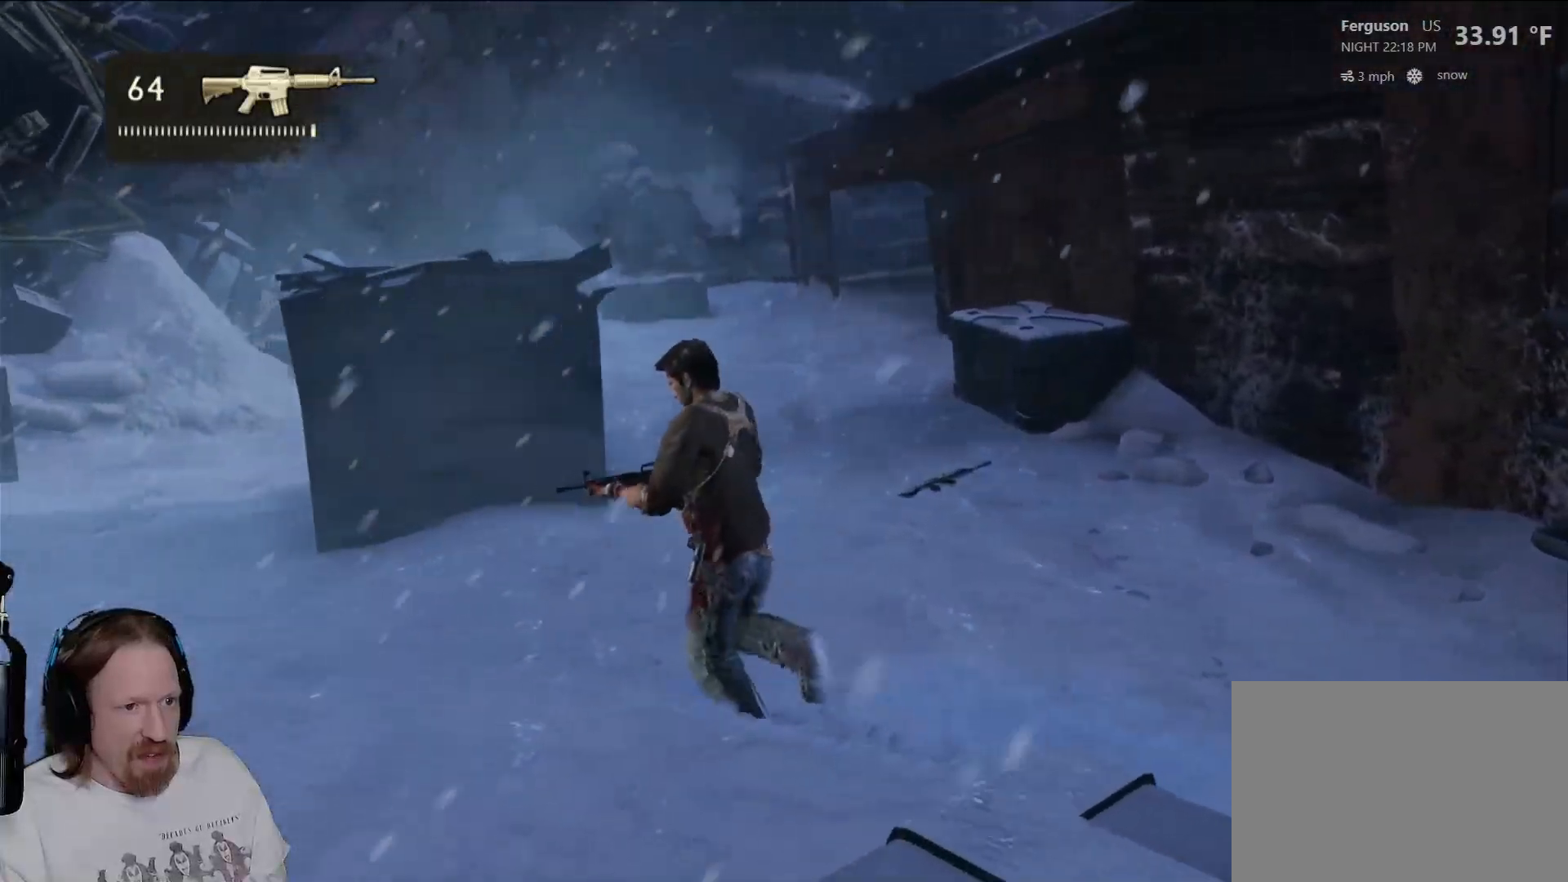
{"buttons": [], "left_stick": "up-left", "right_stick": "center", "events": [[117, "right_stick", "right"], [500, "right_stick", "center"]]}
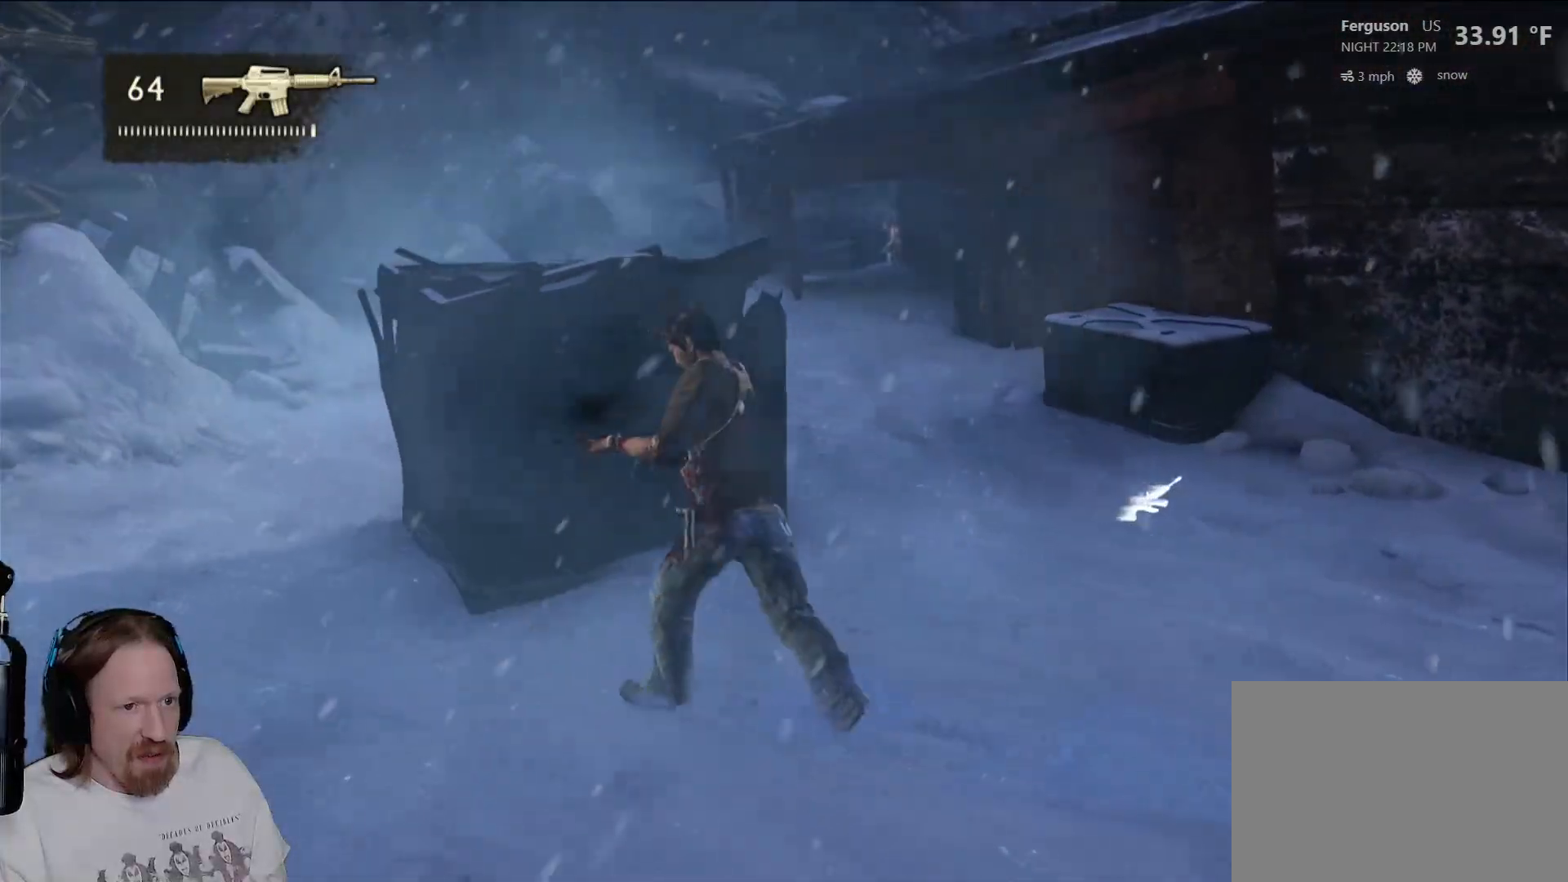
{"buttons": [], "left_stick": "up-left", "right_stick": "center", "events": [[317, "right_stick", "right"], [467, "right_stick", "center"]]}
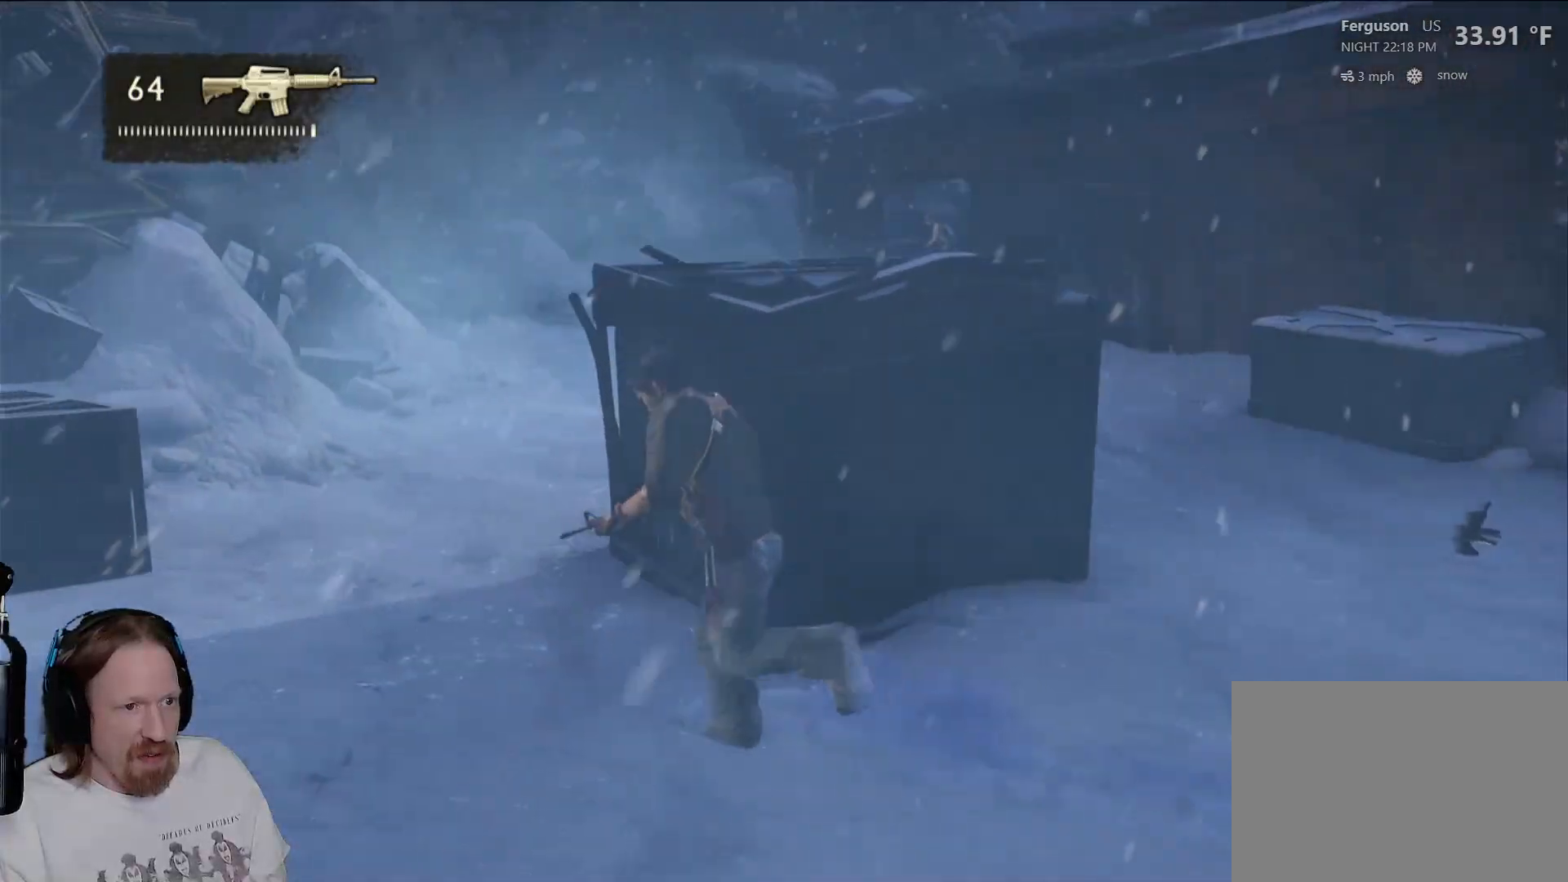
{"buttons": [], "left_stick": "up-left", "right_stick": "right", "events": [[167, "right_stick", "right"], [300, "right_stick", "center"], [383, "right_stick", "right"]]}
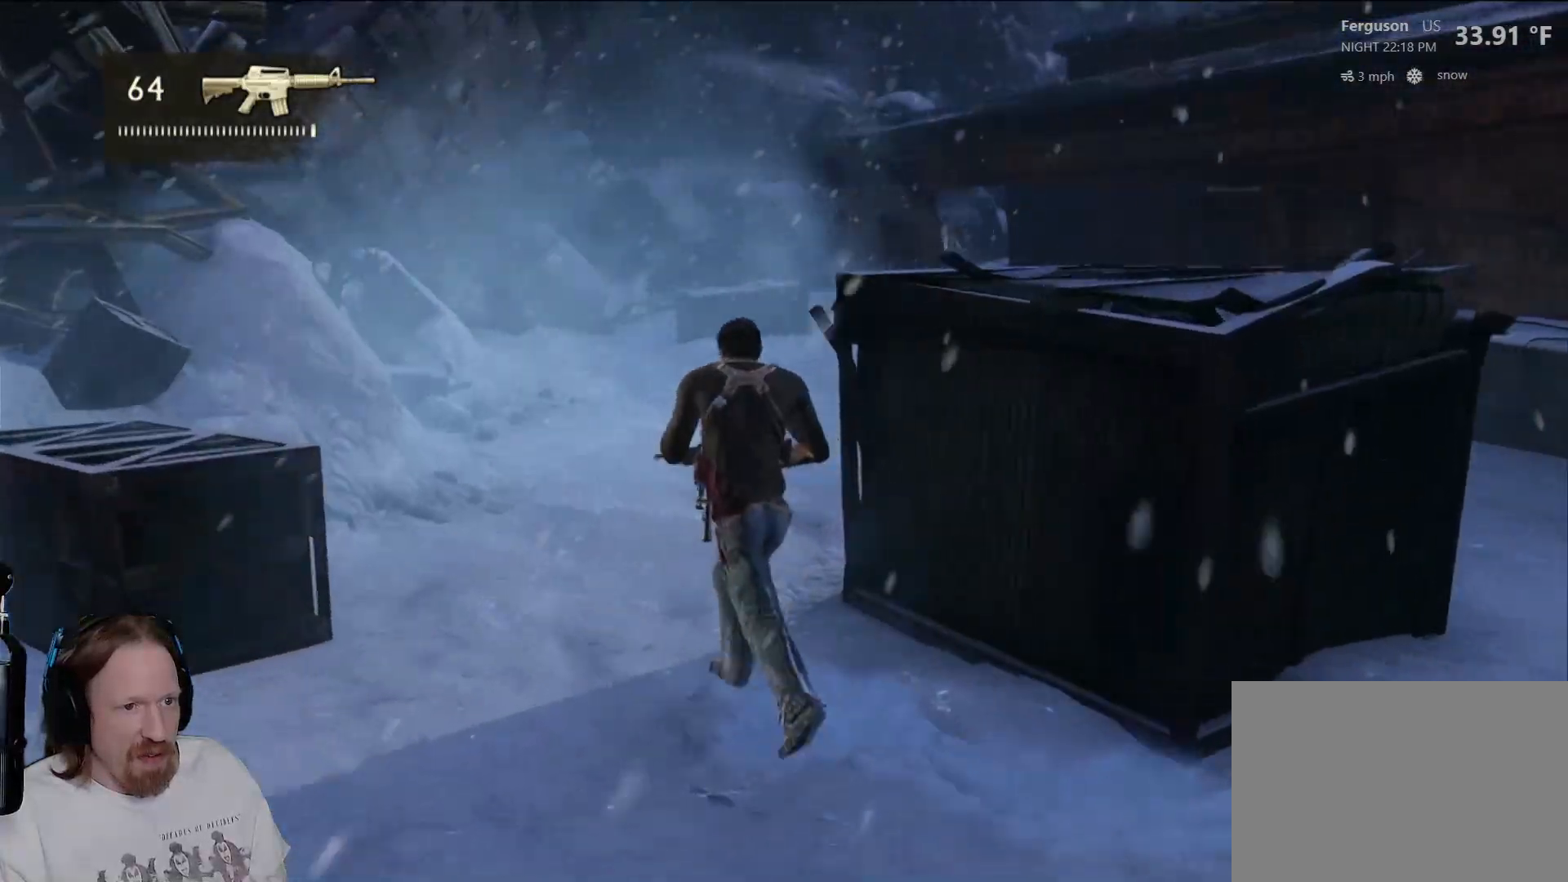
{"buttons": [], "left_stick": "up", "right_stick": "center", "events": [[117, "left_stick", "up"], [333, "right_stick", "center"]]}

WORK ORDER —
From the first line to the last, retype the data exactly, without images.

REPLY —
{"buttons": [], "left_stick": "up-left", "right_stick": "center", "events": [[117, "right_stick", "right"], [500, "right_stick", "center"]]}
{"buttons": [], "left_stick": "up-left", "right_stick": "center", "events": [[317, "right_stick", "right"], [467, "right_stick", "center"]]}
{"buttons": [], "left_stick": "up-left", "right_stick": "right", "events": [[167, "right_stick", "right"], [300, "right_stick", "center"], [383, "right_stick", "right"]]}
{"buttons": [], "left_stick": "up", "right_stick": "center", "events": [[117, "left_stick", "up"], [333, "right_stick", "center"]]}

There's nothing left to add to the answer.